Records from a data collection:
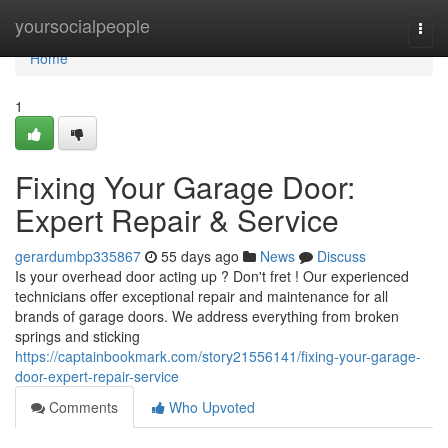
Home
yoursocialpeople
Togg
navi
Home
1
Fixing Your Garage Door:
Expert Repair & Service
gerardumbp335867
55 days ago
News
Discuss
Is your overhead door acting up ? Don't fret ! Our experienced
technicians offer exceptional repair and maintenance for all
brands of garage doors. We address everything from broken
springs and sticking
https://captainbookmark.com/story21556141/fixing-your-garage-
door-expert-repair-service
Comments
Who Upvoted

> _Exercise description_
Beginning with the line that contains "technicians offer exceptional" and ending with the last line of the data above, return those lines exactly and nothing else.

> _Exercise response_
technicians offer exceptional repair and maintenance for all
brands of garage doors. We address everything from broken
springs and sticking
https://captainbookmark.com/story21556141/fixing-your-garage-
door-expert-repair-service
Comments
Who Upvoted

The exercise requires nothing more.